Another dimension he said is also found in childhood upbringing, adding that some have a sense of entitlement and cannot negotiate sexual pleasure and tend to take it by force which is rape.

“Another factor is environmental. Sexual crimes can be learned from gangs and peers. Students who join cults will soon become rapists because of the culture of gang which promotes molestation of non-cooperative and vulnerable female students.

“It is also important to note that many perpetrators of sexual crimes use the crime to assert control and get back to authority and to compensate for presumed privations. For example, a man who couldn’t get a girl of class can resort to raping such girl. The deprivation is coming from poor socialisation, a kind of arrested development in the upbringing of the individual,” he said.

He called for a more effective way of enforcing the law and to strengthen the institutions to make more efficient.

Nigerian women groups have made strident efforts through advocacy to tame the monster of rape but the crime continues to grow despite advocacy.

They have made repeated calls to the federal and state governments to take deliberate actions to protect women and girls. Government have been urged to domesticate the Violence Against Persons (VAPP) Act (2015) and the Child Rights Act (2003) in their respective states to prevent this ugly trend and there has been years of advocacy especially in the north around this issue . But these appear to have fallen on deaf ears as governments seem to have paid little attention to the issue of rape until the recent cases. It is also pathetic that only seven states have reportedly domesticated the VAPP act so far.

The West African Network for Peacebuilding (WANEP), and the Global Network for Women Peacebuilding have repeatedly urged government to domesticate the United Nations Security Council Resolutions 1325 and 1820, the Sustainable Development Goal 5 – which call for gender equality and empowerment of women and girls, the Protocol on the Rights of Women in Africa: an instrument for advancing reproductive and sexual right.

It is believed that if governments at all levels had heeded these calls, perhaps, this ugly trend would have been drastically reduced.

Bridget Osakwe, national coordinator, WANEP on Tuesday, expressed concern over the increasing sexual assault and rape of women and girls in the country. She said there was an urgent need to end gender-based violence and protect the rights of women and girls in Nigeria.

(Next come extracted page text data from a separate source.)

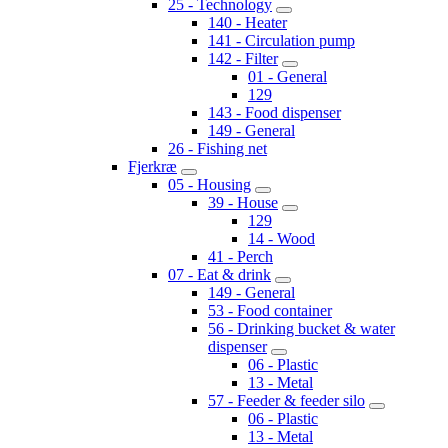
25 - Technology
140 - Heater
141 - Circulation pump
142 - Filter
01 - General
129
143 - Food dispenser
149 - General
26 - Fishing net
Fjerkræ
05 - Housing
39 - House
129
14 - Wood
41 - Perch
07 - Eat & drink
149 - General
53 - Food container
56 - Drinking bucket & water
dispenser
06 - Plastic
13 - Metal
57 - Feeder & feeder silo
06 - Plastic
13 - Metal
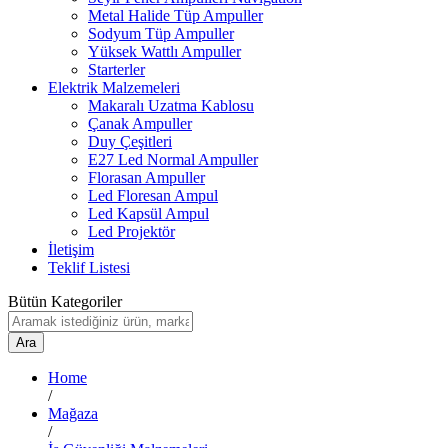
Metal Halide Tüp Ampuller
Sodyum Tüp Ampuller
Yüksek Wattlı Ampuller
Starterler
Elektrik Malzemeleri
Makaralı Uzatma Kablosu
Çanak Ampuller
Duy Çeşitleri
E27 Led Normal Ampuller
Florasan Ampuller
Led Floresan Ampul
Led Kapsül Ampul
Led Projektör
İletişim
Teklif Listesi
Bütün Kategoriler
Ara
Home
/
Mağaza
/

Nonye Lawrence-Welle, chief medical director of Police Hospital, while confirming the scourge said Nigeria’s slow judicial process and the accompanied delay in getting justice for victims of sexual abuse is one of the major reasons sexual violence in the form of rape and other gender-based violence are extremely prevalent in Nigeria.

The Medical Director explained that the delay in punishing perpetrators makes other sexual offenders believe they can commit the crime and get away with it.

The outrage continues but the rapists appear undaunted. It might require more drastic measures to address this plague than the usual declarations in various quarters not backed by appropriate actions.